• _Assignment_
Reproduce the text of each row below line for line, leaving out the pictures.

• _Records supplied_
_ _ _ _
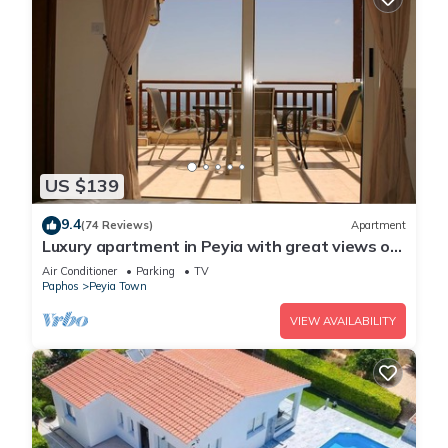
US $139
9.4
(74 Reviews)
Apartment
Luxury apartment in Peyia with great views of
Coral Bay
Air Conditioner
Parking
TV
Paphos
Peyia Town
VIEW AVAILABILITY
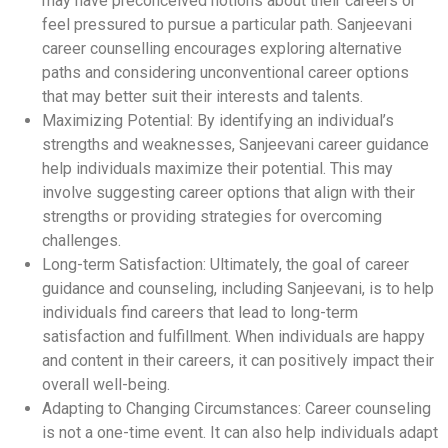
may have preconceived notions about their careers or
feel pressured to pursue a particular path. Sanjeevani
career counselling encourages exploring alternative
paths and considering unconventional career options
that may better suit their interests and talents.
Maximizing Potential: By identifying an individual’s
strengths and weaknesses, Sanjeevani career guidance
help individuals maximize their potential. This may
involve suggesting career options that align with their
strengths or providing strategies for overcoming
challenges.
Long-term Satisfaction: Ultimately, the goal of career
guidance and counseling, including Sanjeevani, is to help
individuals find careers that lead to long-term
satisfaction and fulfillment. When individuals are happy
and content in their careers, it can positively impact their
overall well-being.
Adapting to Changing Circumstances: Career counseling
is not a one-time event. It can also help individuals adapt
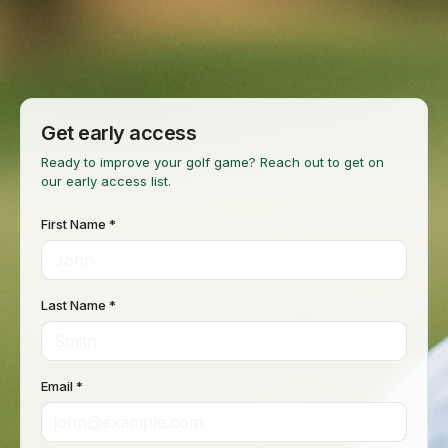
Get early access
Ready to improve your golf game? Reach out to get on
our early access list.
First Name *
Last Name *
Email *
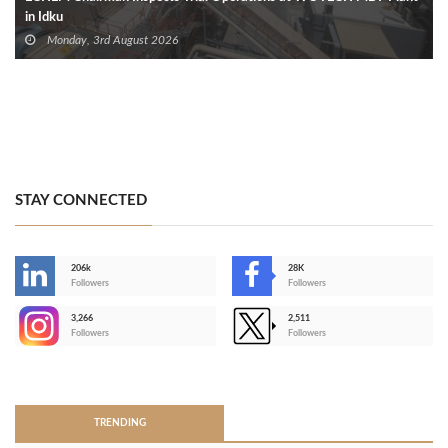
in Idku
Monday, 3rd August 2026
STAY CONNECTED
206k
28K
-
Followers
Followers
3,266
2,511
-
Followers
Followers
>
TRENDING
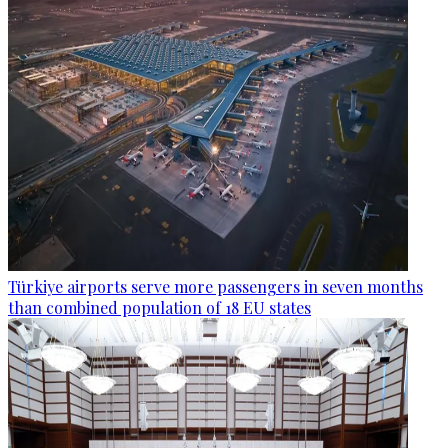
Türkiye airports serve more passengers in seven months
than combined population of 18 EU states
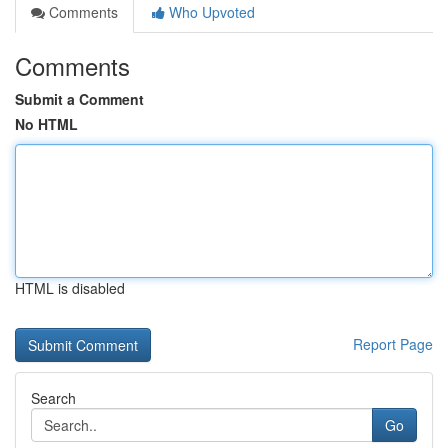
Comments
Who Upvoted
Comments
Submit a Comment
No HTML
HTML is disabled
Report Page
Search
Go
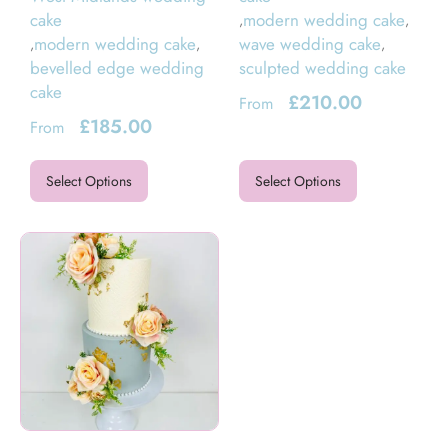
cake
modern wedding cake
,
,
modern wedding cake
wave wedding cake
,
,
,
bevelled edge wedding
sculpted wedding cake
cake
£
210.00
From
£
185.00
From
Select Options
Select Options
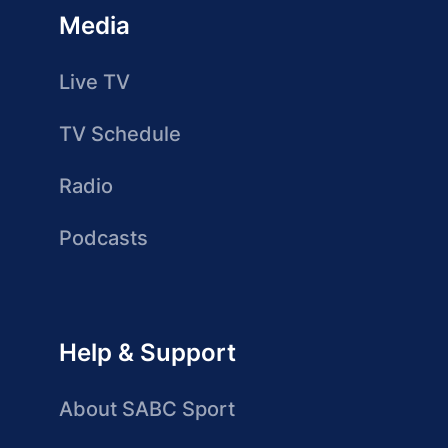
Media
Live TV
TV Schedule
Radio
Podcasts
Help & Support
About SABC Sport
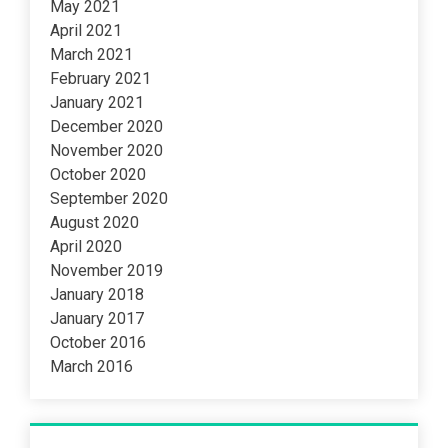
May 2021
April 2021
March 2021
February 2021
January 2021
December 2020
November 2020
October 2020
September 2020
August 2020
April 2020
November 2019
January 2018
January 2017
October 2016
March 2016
_ _ _ _
• _Exercise solution_
US $139
9.4
(74 Reviews)
Apartment
Luxury apartment in Peyia with great views of
Coral Bay
Air Conditioner
Parking
TV
Paphos
Peyia Town
VIEW AVAILABILITY
may have preconceived notions about their careers or
feel pressured to pursue a particular path. Sanjeevani
career counselling encourages exploring alternative
paths and considering unconventional career options
that may better suit their interests and talents.
Maximizing Potential: By identifying an individual’s
strengths and weaknesses, Sanjeevani career guidance
help individuals maximize their potential. This may
involve suggesting career options that align with their
strengths or providing strategies for overcoming
challenges.
Long-term Satisfaction: Ultimately, the goal of career
guidance and counseling, including Sanjeevani, is to help
individuals find careers that lead to long-term
satisfaction and fulfillment. When individuals are happy
and content in their careers, it can positively impact their
overall well-being.
Adapting to Changing Circumstances: Career counseling
is not a one-time event. It can also help individuals adapt
Get early access
Ready to improve your golf game? Reach out to get on
our early access list.
First Name *
Last Name *
Email *
in Idku
Monday, 3rd August 2026
STAY CONNECTED
206k
28K
-
Followers
Followers
3,266
2,511
-
Followers
Followers
>
TRENDING
Türkiye airports serve more passengers in seven months
than combined population of 18 EU states
Comments
Who Upvoted
Comments
Submit a Comment
No HTML
HTML is disabled
Report Page
Search
Go
cake
modern wedding cake
,
,
modern wedding cake
wave wedding cake
,
,
,
bevelled edge wedding
sculpted wedding cake
cake
£
210.00
From
£
185.00
From
Select Options
Select Options
Media
Live TV
TV Schedule
Radio
Podcasts
Help & Support
About SABC Sport
May 2021
April 2021
March 2021
February 2021
January 2021
December 2020
November 2020
October 2020
September 2020
August 2020
April 2020
November 2019
January 2018
January 2017
October 2016
March 2016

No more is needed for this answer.